Despite these limitations, the dataset still provides a rich foundation for exploratory data
analysis and meaningful insights into the movie industry.
8. Conclusion
This analysis provided a comprehensive exploration of the TMDB 5000 Movies dataset,
revealing patterns and trends related to movie ratings, genres, revenues, and other key
attributes. By using effective data preprocessing and visualization techniques, we were able to
gain a better understanding of what elements contribute to a movie’s success—both in terms of
audience reception and financial performance.
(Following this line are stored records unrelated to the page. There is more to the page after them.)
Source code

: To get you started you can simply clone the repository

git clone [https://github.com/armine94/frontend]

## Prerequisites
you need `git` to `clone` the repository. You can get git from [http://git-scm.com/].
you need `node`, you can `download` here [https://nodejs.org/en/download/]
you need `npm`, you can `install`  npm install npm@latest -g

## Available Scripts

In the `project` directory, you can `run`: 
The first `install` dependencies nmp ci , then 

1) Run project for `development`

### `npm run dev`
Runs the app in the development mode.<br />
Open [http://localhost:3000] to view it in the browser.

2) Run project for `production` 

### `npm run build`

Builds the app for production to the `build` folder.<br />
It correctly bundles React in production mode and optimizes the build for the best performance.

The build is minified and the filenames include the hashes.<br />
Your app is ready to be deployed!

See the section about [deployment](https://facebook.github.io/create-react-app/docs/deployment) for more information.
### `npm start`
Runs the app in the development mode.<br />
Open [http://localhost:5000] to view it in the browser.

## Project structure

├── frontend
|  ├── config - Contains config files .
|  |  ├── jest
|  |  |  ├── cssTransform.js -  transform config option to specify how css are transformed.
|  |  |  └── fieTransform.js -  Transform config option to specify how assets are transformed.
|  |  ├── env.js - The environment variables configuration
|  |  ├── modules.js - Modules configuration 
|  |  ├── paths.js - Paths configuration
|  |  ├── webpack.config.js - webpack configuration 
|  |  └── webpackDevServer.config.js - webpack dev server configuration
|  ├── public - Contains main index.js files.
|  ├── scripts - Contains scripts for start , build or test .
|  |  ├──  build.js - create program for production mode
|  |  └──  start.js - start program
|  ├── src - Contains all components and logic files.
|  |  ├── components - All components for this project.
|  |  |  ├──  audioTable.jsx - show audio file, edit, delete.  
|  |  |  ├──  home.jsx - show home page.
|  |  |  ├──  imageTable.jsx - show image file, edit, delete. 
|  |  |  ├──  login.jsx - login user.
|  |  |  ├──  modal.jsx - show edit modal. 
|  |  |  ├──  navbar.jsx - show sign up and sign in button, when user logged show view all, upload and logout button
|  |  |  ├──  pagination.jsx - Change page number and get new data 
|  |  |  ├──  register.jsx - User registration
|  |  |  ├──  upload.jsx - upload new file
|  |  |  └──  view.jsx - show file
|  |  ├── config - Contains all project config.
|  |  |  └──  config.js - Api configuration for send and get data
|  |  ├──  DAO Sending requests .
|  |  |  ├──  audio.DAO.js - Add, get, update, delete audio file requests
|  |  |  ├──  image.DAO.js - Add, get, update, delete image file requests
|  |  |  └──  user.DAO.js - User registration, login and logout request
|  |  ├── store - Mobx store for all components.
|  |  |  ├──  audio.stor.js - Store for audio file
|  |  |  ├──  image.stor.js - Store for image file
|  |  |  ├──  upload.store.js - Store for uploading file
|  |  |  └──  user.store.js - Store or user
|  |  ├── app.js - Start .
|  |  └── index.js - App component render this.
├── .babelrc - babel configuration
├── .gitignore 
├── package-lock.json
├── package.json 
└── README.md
The study demonstrated how data science tools such as Python, pandas, seaborn, and
matplotlib can be leveraged to extract meaningful insights from raw datasets. While the analysis
has certain limitations, it sets a strong foundation for future work, such as integrating additional
datasets (e.g., user reviews, award data, or critic scores) to form a more holistic view of the film
industry. Ultimately, this project not only showcases technical skills but also highlights the power
of data in shaping media analysis and decision-making.
9. Future Work
There are several directions in which this analysis can be further extended to gain deeper and
more actionable insights:
● Sentiment analysis on movie overviews or reviews
Applying Natural Language Processing (NLP) techniques to the movie overviews or
actual user reviews can help understand audience sentiment. This could provide a
qualitative dimension to the quantitative ratings and help predict movie success.
● Time-series forecasting of genre popularity
Analyzing how the popularity of specific genres has changed over the years and
forecasting future trends using time-series models could benefit content creators and
streaming platforms in planning future releases.
● Recommendation systems using collaborative filtering
By incorporating user behavior data such as watch history and ratings, collaborative
filtering methods can be used to build a personalized movie recommendation engine,
similar to those used by Netflix or Amazon Prime.